Before agronomist Norman Borlaug showed up in the 1960s, India was only producing 10 million tons of wheat a year. In 2023, it expects to produce 112 million tons. Thanks to Borlaug and other scientists and innovators, India’s wheat production has increased by 1,020 percent since 1965. From 1965 to 2022, India’s population increased by 180 percent, from 500 million to 1.45 billion.  Every 1 percent increase in population corresponded to a 5.66 percent increase in wheat production—the opposite of what Paul Ehrlich predicted.

While Ehrlich wanted to sterilize Indians in order to control population growth, Borlaug taught them how to feed themselves and export their surplus production. The lesson is to not trust someone who is frightened of the future because of their hypothetical model and who has the totalitarian power to deprive people of their human rights and dignity.
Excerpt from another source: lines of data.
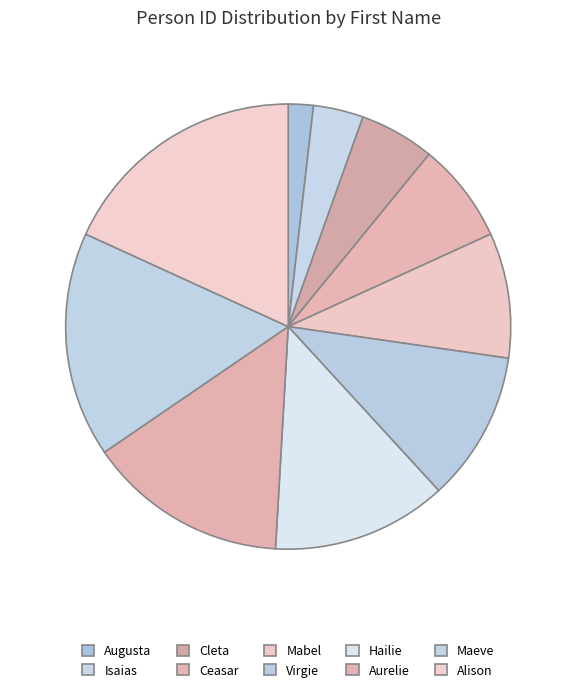

Is Maeve the majority of the pie?

No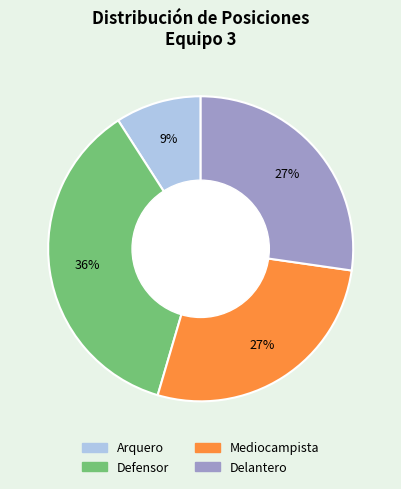

Do Delantero and Defensor together represent more than half of the pie?

Yes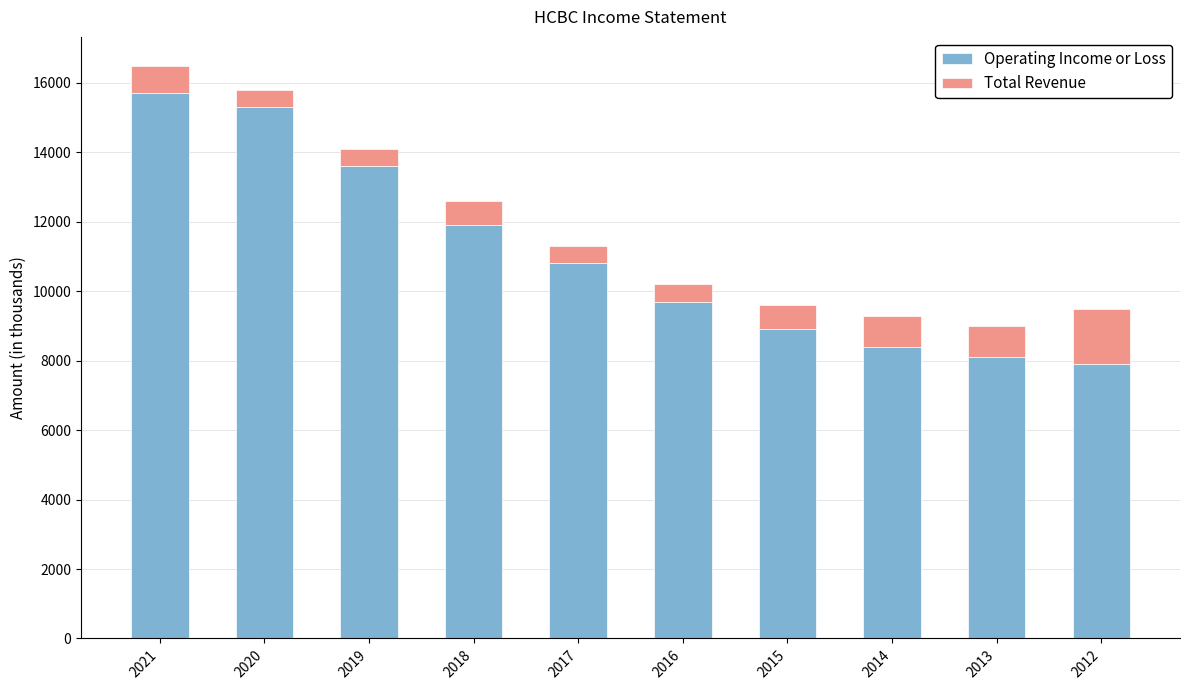

What is the total value across all series at 2021?

16500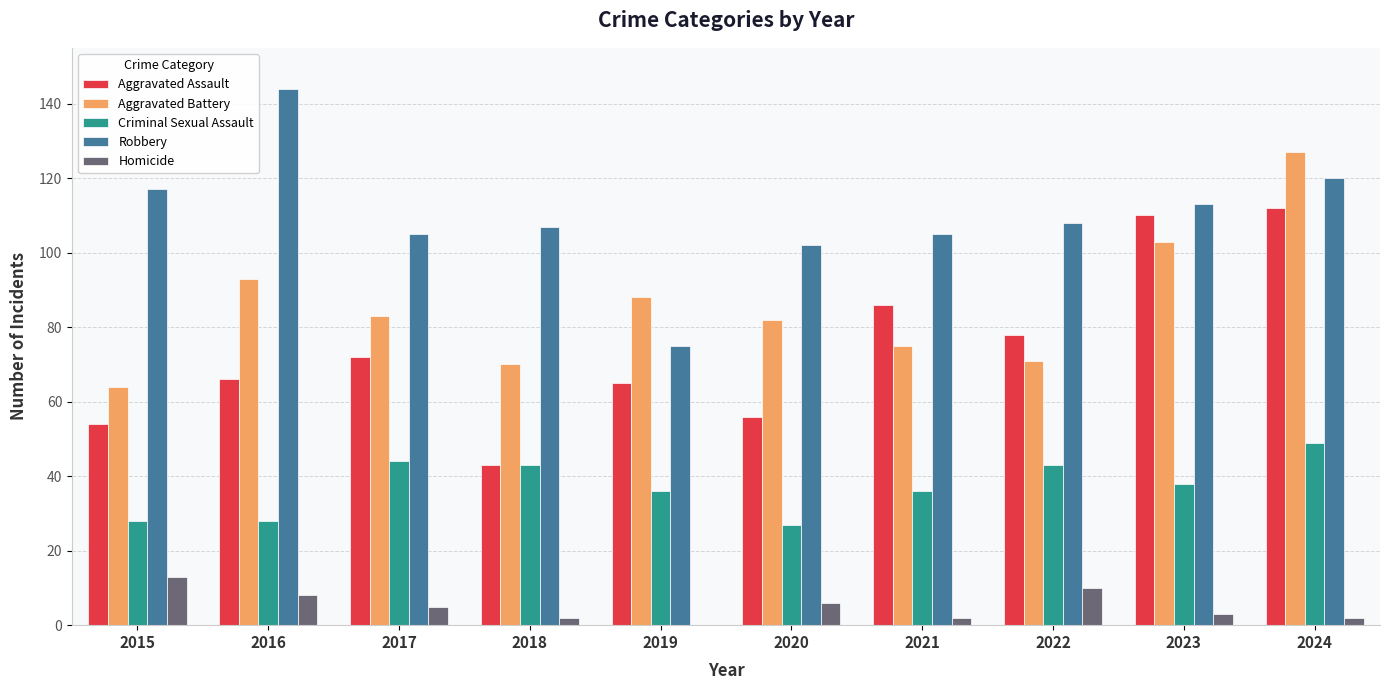

Is it true that Robbery equals 107 at 2018?

True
In 1970 Borlaug was awarded the Nobel Peace Prize. His discoveries are estimated to have saved a billion people from malnutrition and starvation.

His favorite saying was “No time to relax.”

If people are free to innovate and enjoy the benefits of their labor, they will lift themselves and everyone else out of poverty.

Who is our next Norman Borlaug? Maybe someone born in India who now has the food and time to discover valuable new knowledge.